Sam Gilford, a C.F.P.B. spokesman, said in an email that the agency was considering appealing.

“A longstanding and straightforward federal law prohibits unfair acts and practices, stating that financial firms cannot subject consumers to substantial and unavoidable harm, Mr. Gilford said. “In our view, it is common sense that discrimination can meet that standard.” He added that the agency would abide by the ruling but would also continue to use “any available tool” to fight discrimination in the financial system.

Banks have long tried to limit the ways regulators can penalize them. While they say they aim to treat all customers equally, they also say that some customers may be at a disadvantage because of systemic inequality in American society for which they are not responsible.

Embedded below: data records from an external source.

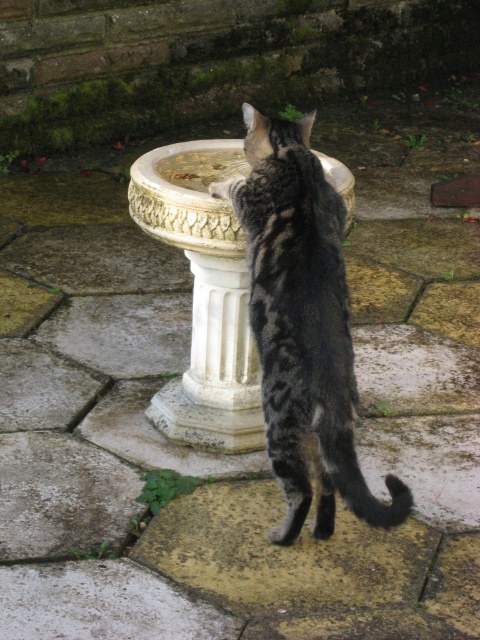
Who is positioned more to the left, tabby fur cat at center or white marble pillar at center?

white marble pillar at center is more to the left.

Between tabby fur cat at center and white marble pillar at center, which one has more height?

tabby fur cat at center

Looking at this image, who is more distant from viewer, (276, 540) or (204, 387)?

Point (204, 387)

Identify the location of tabby fur cat at center. This screenshot has height=640, width=480. (302, 326).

In 2020, after George Floyd’s murder set off widespread protests against police brutality and the broadly unjust treatment of Black Americans, top executives from the major banks, including Wells Fargo and Bank of America, asked the Trump administration to hold off on their request to scrap anti-discrimination protections put in place under the Obama administration. Such a regulatory break would have seemed too out of step with public sentiment at the time, but more than three years later, the banks are getting relief on a scale similar to what they had chosen to forgo.

The trade groups behind the lawsuit had originally stressed that their main impetus for suing the C.F.P.B. was a question of process. The regulator had added “discrimination” to a manual provided to financial firms explaining how to prepare for the agency’s periodic checks on their operations. Officials should have given them more warning, the groups argued, and a chance to submit public comments on the matter before finalizing the change.

In a broader argument, the groups also claimed it wasn’t clear that the C.F.P.B. had any authority to test them for discriminatory practices. Judge Baker’s decision focused on that broader issue.

Rob Nichols, the president of the American Bankers Association, said in an emailed statement that his organization was “pleased” with the outcome of the case, adding that the ruling found that the C.F.P.B. did not have “open-ended and novel power to examine banks for alleged discriminatory conduct.”